EXERCISE A: Copy word for word from the Greenbrier earnings release the passage that begins at the words "For release: January 7, 2011, 6:00" and stops after "ended November 30, 2010.".
EXERCISE B: In the Greenbrier earnings release, list every dollar amount stated in millions.
EXERCISE C: Pick up the Greenbrier first-quarter results release after its final sentence and carry it on.

═════ SUPPLIED TEXT ═════

For release: January 7, 2011, 6:00 am EST
  Contact:   Mark Rittenbaum
 
      503-684-7000
Greenbrier Reports Fiscal First Quarter 2011 Results
     Lake Oswego, Oregon, January 7, 2011 — The Greenbrier Companies [NYSE:GBX] today reported results for its fiscal first quarter ended November 30, 2010.
First Quarter Highlights
Financial Highlights:
    Revenue for the first quarter of 2011 was $201.4 million, up from $171.7 million in the prior year’s first quarter.
 
    EBITDA for the quarter was $16.7 million, or 8.3% of revenue, compared to $14.8 million, or 8.6% of revenue in the first quarter of 2010.
 
    The Company’s net loss for the quarter was $2.3 million, or $0.11 per diluted share, compared to a net loss of $3.2 million, or $0.19 per diluted share, in the prior year’s first quarter. 1
 
    Results for the 2011 first quarter include a gain of $1.1 million, net of taxes, or approximately $0.05 per diluted share, from insurance proceeds received by the Company associated with a fire in January 2009 at one of the Company’s wheel services facilities.

═════ RECORD EXCERPTS ═════

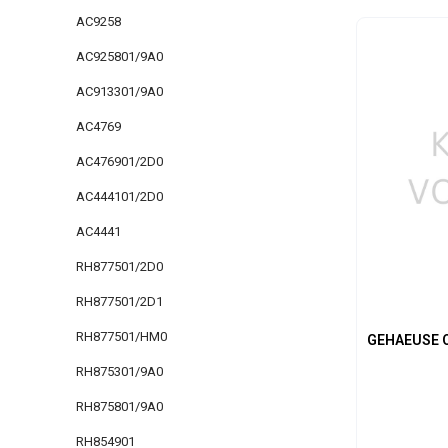
AC9258
Produk
AC925801/9A0
AC913301/9A0
AC4769
AC476901/2D0
AC444101/2D0
AC4441
RH877501/2D0
RH877501/2D1
RH877501/HM0
GEHAEUSE 
RH875301/9A0
RH875801/9A0
RH854901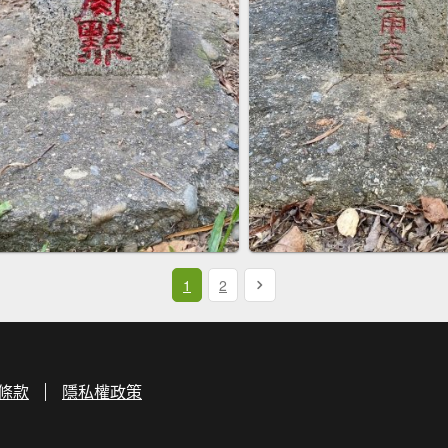
1
2
條款
隱私權政策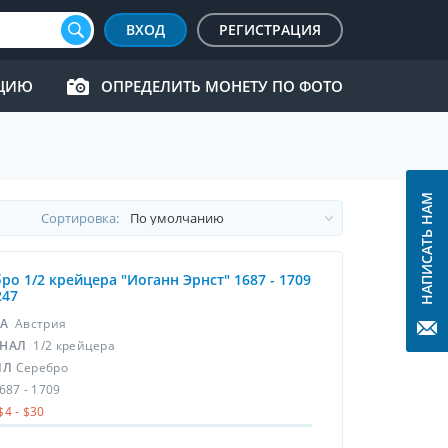
ВХОД
РЕГИСТРАЦИЯ
КЦИЮ
ОПРЕДЕЛИТЬ МОНЕТУ ПО ФОТО
НАПИСАТЬ НАМ
Cортировка:
ро 1/2 крейцера "Иоганн Эрнст" 1687 - 1709
247
НА
Австрия
НАЛ
1/2 крейцера
ЛЛ
Серебро
687 - 1709
$4 - $30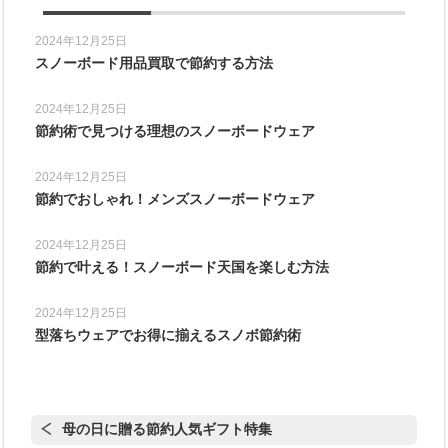
2024年12月25日
スノーボード用品買取で節約する方法
2024年12月25日
節約術で見つける理想のスノーボードウェア
2024年12月25日
節約でおしゃれ！メンズスノーボードウェア
2024年12月25日
節約で叶える！スノーボード天国を楽しむ方法
2024年12月25日
型落ちウェアでお得に揃えるスノボ節約術
母の日に贈る節約人気ギフト特集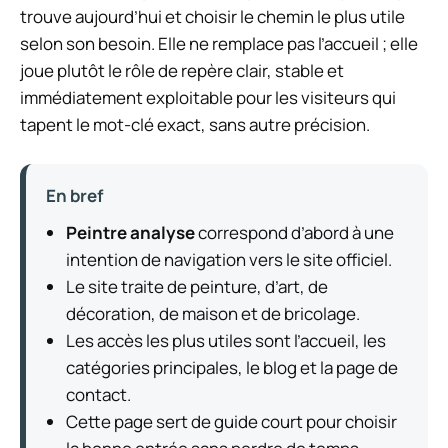
trouve aujourd’hui et choisir le chemin le plus utile
selon son besoin. Elle ne remplace pas l’accueil ; elle
joue plutôt le rôle de repère clair, stable et
immédiatement exploitable pour les visiteurs qui
tapent le mot-clé exact, sans autre précision.
En bref
Peintre analyse
correspond d’abord à une
intention de navigation vers le site officiel.
Le site traite de peinture, d’art, de
décoration, de maison et de bricolage.
Les accès les plus utiles sont l’accueil, les
catégories principales, le blog et la page de
contact.
Cette page sert de guide court pour choisir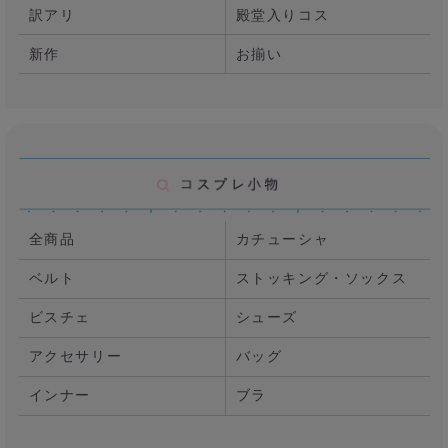
訳アリ
殿堂入りコス
新作
お揃い
全商品
カチューシャ
ベルト
ストッキング・ソックス
ビスチェ
シューズ
アクセサリー
バッグ
インナー
ブラ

═════

ANSWER SPACE A:
For release: January 7, 2011, 6:00 am EST
  Contact:   Mark Rittenbaum
 
      503-684-7000
Greenbrier Reports Fiscal First Quarter 2011 Results
     Lake Oswego, Oregon, January 7, 2011 — The Greenbrier Companies [NYSE:GBX] today reported results for its fiscal first quarter ended November 30, 2010.

ANSWER SPACE B:
$201.4 million
$171.7 million
$16.7 million
$14.8 million
$2.3 million
$3.2 million
$1.1 million

ANSWER SPACE C:
Liquidity Summary:
    The Company ended the quarter with $49 million of cash and $108 million of committed additional borrowing capacity.
 
    Subsequent to the quarter end, the Company enhanced its balance sheet and liquidity through the sale of 3,000,000 shares of common stock, which generated approximately $63 million in net proceeds.
Segment Highlights:
    New railcar deliveries in the first quarter of 2011 were 1,050 units, compared to 350 units in the first quarter of 2010.
 
    Greenbrier’s new railcar manufacturing backlog as of November 30, 2010 was 8,100 units with an estimated value of $580 million. During the first quarter, the Company received orders for 4,100 new railcars. Subsequent to quarter end, orders were received for 1,900 additional units. The combined value of these new railcar orders is approximately $400 million.
 
    Marine backlog was $10 million as of November 30, 2010. Subsequent to quarter end, the Company received a new barge order valued at less than $5 million.
 
1   Net earnings (loss) is now referred to in the Consolidated Statements of Operations, in accordance with GAAP, as “Net earnings (loss) attributable to Greenbrier”.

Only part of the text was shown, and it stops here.